Project Native Informant presents a three person exhibition with Kathryn Kerr, Antonia Kuo and Leslie Martinez on the nature of transformation and belief. Titled Phosphor, all three artists share a conceptual and formal process of alchemy, transforming what was once mire and murky into light and brightness. In phosphorescence, a solid material is exposed to radiation such as ultraviolet light or an electron beam, and what was once dark, hidden, forbidden, is illuminated, uncovered, accessible. Kerr, Kuo and Martinez are collectors of materials — be it iconography drawn from the internet, from personal memories or photographs, or objects imbued with...
Project Native Informant presents a three person exhibition with Kathryn Kerr, Antonia Kuo and Leslie Martinez on the nature of transformation and belief. Titled Phosphor, all three artists share a conceptual and formal process of alchemy, transforming what was once mire and murky into light and brightness. In phosphorescence, a solid material is exposed to radiation such as ultraviolet light or an electron beam, and what was once dark, hidden, forbidden, is illuminated, uncovered, accessible.
Kerr, Kuo and Martinez are collectors of materials — be it iconography drawn from the internet, from personal memories or photographs, or objects imbued with affect. Through processes of transformation in the studio all three reveal studies of light, space and memory.
Kerr, Kuo and Martinez asks the viewer to look deeply, to suspend disbelief and take conceptual leaps of faith. The critic James Elkins describes the process of painting akin to the way all three artists approach their work: “To an artist, a picture is both a sum of ideas and a blurry memory of “pushing paint,” breathing fumes, dripping oils and wiping brushes, smearing and diluting and mixing. Bleary preverbal thoughts are intermixed with the namable concepts, figures and forms that are being represented. The material memories are not usually part of what is said about a picture, and that is a fault in interpretation because every painting captures a certain resistance of paint, a prodding gesture of the brush, a speed and insistence in the face of mindless matter: and it does so at the same moment, and in the same thought, as it captures the expression of a face.” For Kerr, Kuo and Martinez, thinking and doing, making and becoming, are inherent and equivalent processes. What we see in their works are luminous and transparent revelations of making. Equally, each artist asks the viewer to behold the new and fantastical worlds they inhabit.
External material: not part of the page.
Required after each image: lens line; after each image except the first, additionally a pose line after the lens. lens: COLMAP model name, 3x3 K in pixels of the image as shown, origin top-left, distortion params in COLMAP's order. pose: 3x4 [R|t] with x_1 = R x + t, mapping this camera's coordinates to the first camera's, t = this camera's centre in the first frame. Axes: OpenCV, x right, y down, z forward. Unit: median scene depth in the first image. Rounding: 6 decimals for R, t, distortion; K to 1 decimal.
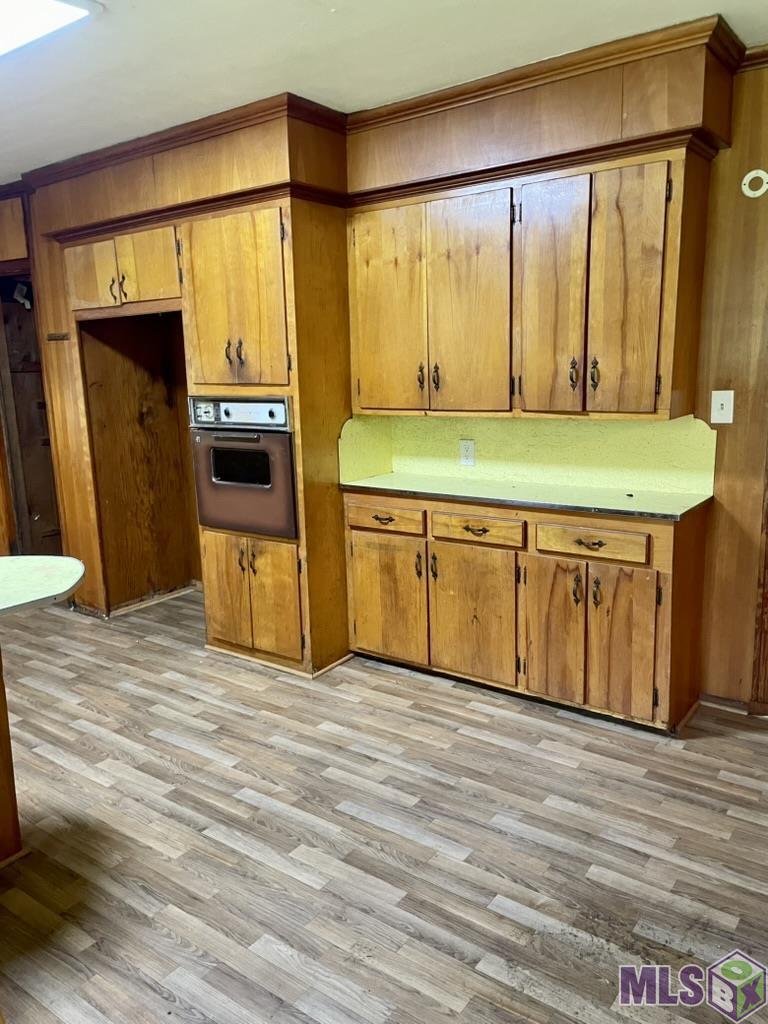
lens RADIAL K [[778.9, 0, 385.8], [0, 778.9, 505.1], [0, 0, 1]] dist [0.056942, -0.022914]
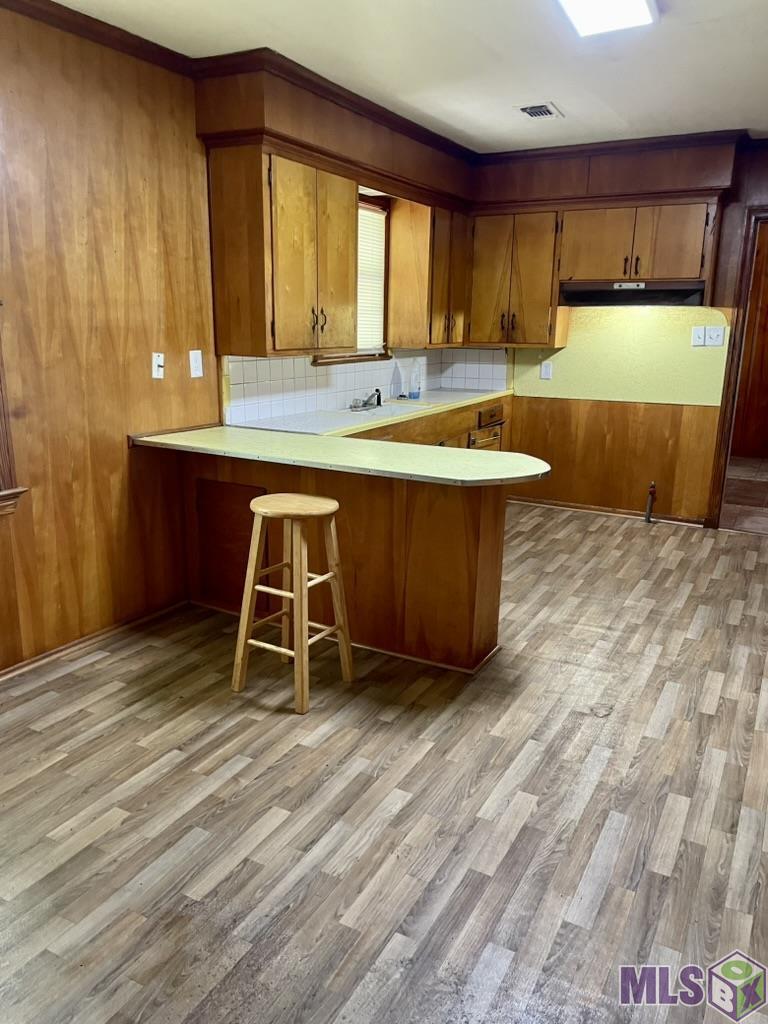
lens RADIAL K [[778.9, 0, 387.5], [0, 778.9, 512.1], [0, 0, 1]] dist [0.056942, -0.022914]
pose [[0.154150, 0.273410, -0.949466, 0.743671], [-0.207709, 0.948445, 0.239394, -0.106955], [0.965968, 0.160310, 0.202993, 0.602086]]
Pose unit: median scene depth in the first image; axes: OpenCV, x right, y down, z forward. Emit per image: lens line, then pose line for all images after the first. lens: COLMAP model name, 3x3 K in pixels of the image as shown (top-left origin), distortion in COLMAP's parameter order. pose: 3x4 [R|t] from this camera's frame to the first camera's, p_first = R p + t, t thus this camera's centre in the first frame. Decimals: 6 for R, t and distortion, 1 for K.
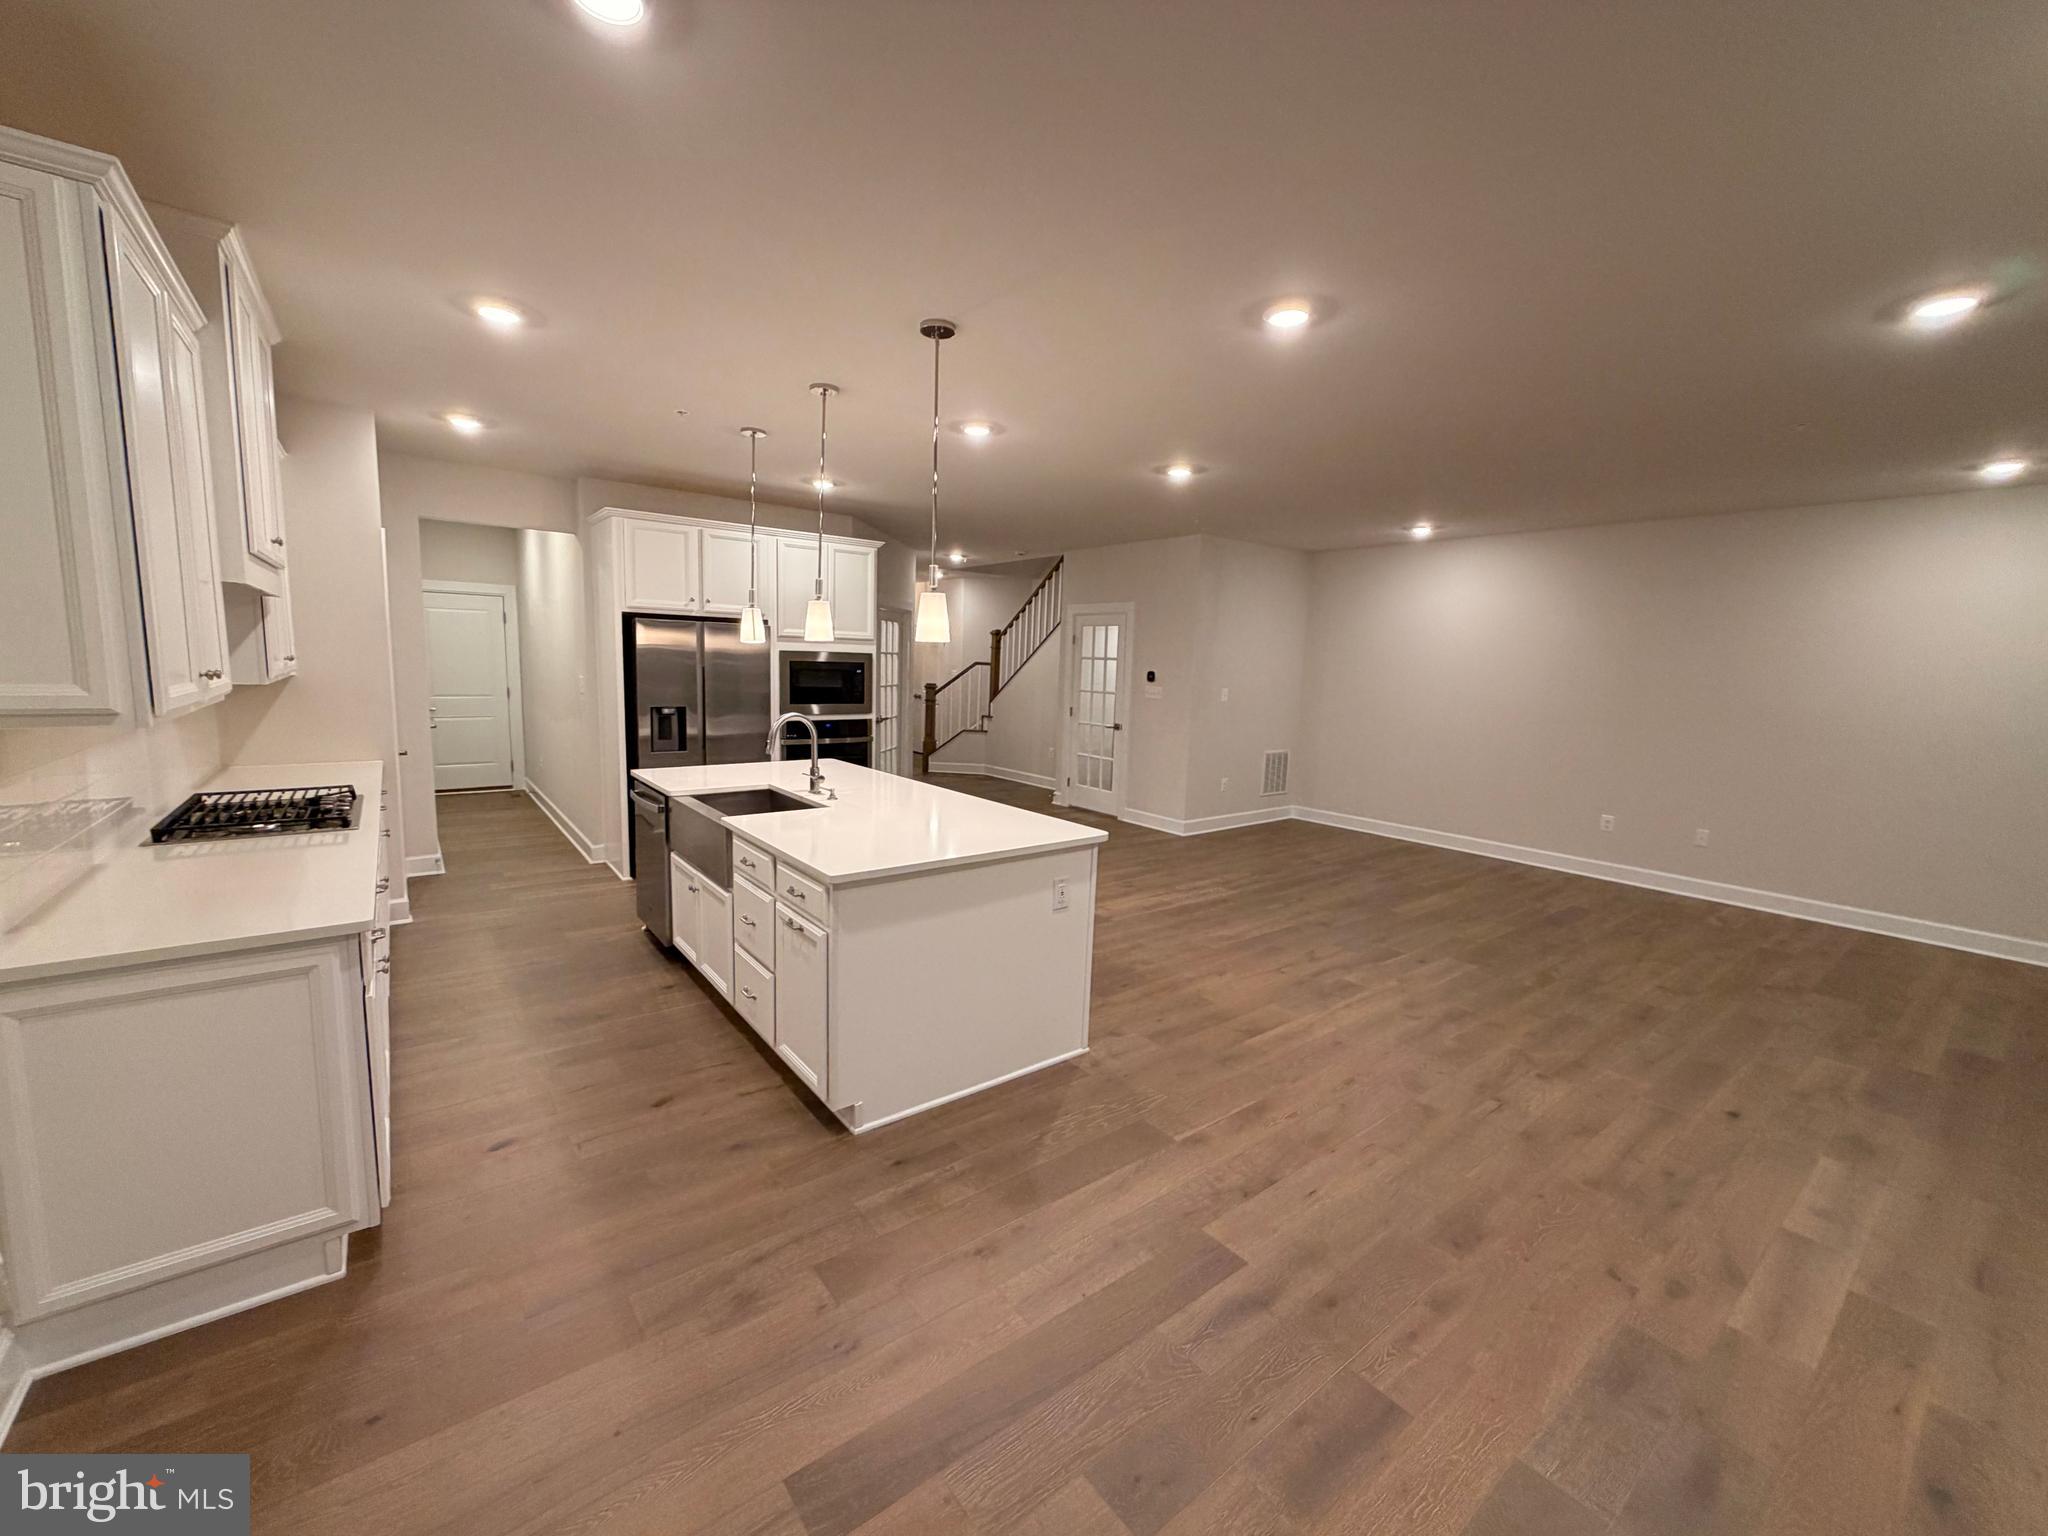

Rather than literal representations of objects or gestures of pure abstraction, Kerr’s paintings appear as portals or fragments of time and memory. Her compositions seem fleeting, but grounded, hovering between time and space. The paintings are more than a compilation of references but vast collections of information — iconography, gestures, scavenges. They appear to draw from collective memory or landscape, not as appropriation, but as an attitude, a reflection of the artist. They seem to tell open ended narratives or dreams. Kerr's recent paintings exude an emergence of colour and form from a darkened or muddied atmosphere, a luminesce which appears to reveal something previously concealed, a kind of interior logic of the painting itself. In Kerr’s paintings, the act of viewing is itself a form of scavenging.
Kuo’s practice centres around recording, image-making and the potential of the photographic medium. In her unique “photochemical paintings”, Kuo manipulates photographic imagery and painterly actions on light-sensitive silver gelatin paper, distilling the material’s innate ability to capture light, time and mark making. The foundation for Kuo’s layered pieces often begins with hand-painting, gestural drawings or photographs, which are then translated through various printmaking and image transfer methodologies, applied to the surface of the light-sensitive paper, and developed experimentally with photographic chemistry. Over multiple sessions in chemical baths and successive layers of painting dyes, the images gain complexity and become something akin to what Kuo refers to as “destabilised images,” deliberately complicating the act of visual recognition.
Martinez’s process is equally intuitive and revealing. The artist collects textiles and other materials often sourced from loved ones, which are then soaked in paint, reconfigured and splayed onto the canvas. These are combined with scraps and paint chips, saved and hardened over many months, with industrial materials such as sawdust and iron oxide to build up the surfaces, agglomerations that coalesce into linkages that relate to the body and emergence of form. The colours emerge out of darkened or muddied grounds, possessing a halo of phosphorescent chalkiness, an afterglow, emitting a kind of powdery materiality. Their canvases are fluid experiments in material, colour, and gesture. Through material citation, Martinez keeps the previous material owners’ memories alive. Everything is in a continuous state of becoming.